The information in this section is only for users who have subscribed to Talend Data Fabric or to any Talend product with Big Data, but it is not applicable to Talend Open Studio for Big Data users.


  1. If you need the Job to be resilient to failure, select the Activate checkpointing check box to enable the Spark checkpointing operation. In the field that is displayed, enter the directory in which Spark stores, in the file system of the cluster, the context data of the computations such as the metadata and the generated RDDs of this computation.

    For further information about the Spark checkpointing operation, see http://spark.apache.org/docs/latest/streaming-programming-guide.html#checkpointing .

  2. In the Yarn client mode, you can enable the Spark application logs of this Job to be persistent in the file system. To do this, select the Enable Spark event logging check box.
    The parameters relevant to Spark logs are displayed:
    • Spark event logs directory: enter the directory in which Spark events are logged. This is actually the spark.eventLog.dir property.

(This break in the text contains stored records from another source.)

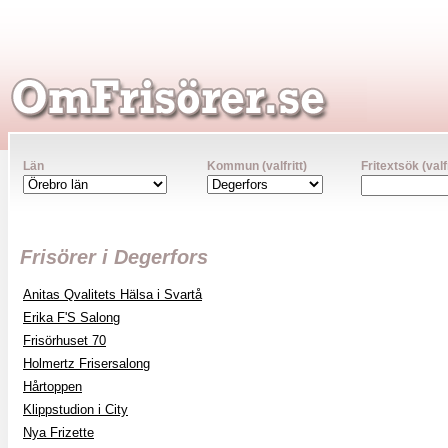
Län
Kommun (valfritt)
Fritextsök (valfr
Frisörer i Degerfors
Anitas Qvalitets Hälsa i Svartå
Erika F'S Salong
Frisörhuset 70
Holmertz Frisersalong
Hårtoppen
Klippstudion i City
Nya Frizette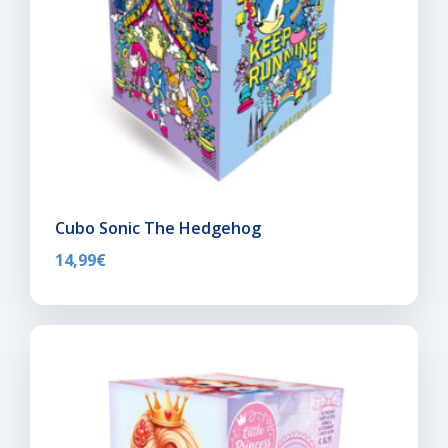
Cubo Sonic The Hedgehog
14,99
€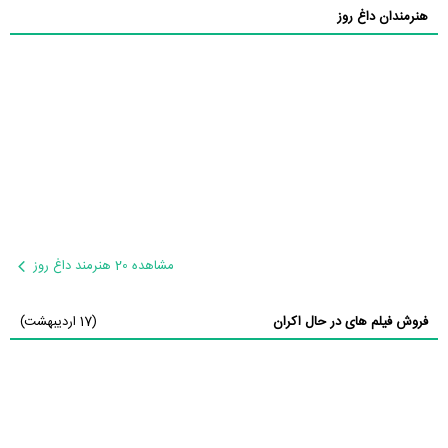
هنرمندان داغ روز
مشاهده 20 هنرمند داغ روز
فروش فیلم های در حال اکران
(17 اردیبهشت)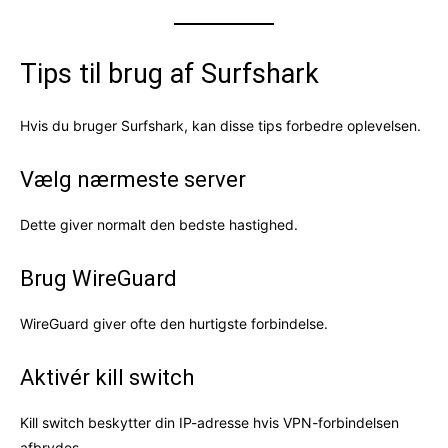
Tips til brug af Surfshark
Hvis du bruger Surfshark, kan disse tips forbedre oplevelsen.
Vælg nærmeste server
Dette giver normalt den bedste hastighed.
Brug WireGuard
WireGuard giver ofte den hurtigste forbindelse.
Aktivér kill switch
Kill switch beskytter din IP-adresse hvis VPN-forbindelsen
afbrydes.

    • Spark history server address: enter the location of the history server. This is actually the spark.yarn.historyServer.address property.

    • Compress Spark event logs: if needs be, select this check box to compress the logs. This is actually the spark.eventLog.compress property.

    Since the administrator of your cluster could have defined these properties in the cluster configuration files, it is recommended to contact the administrator for the exact values.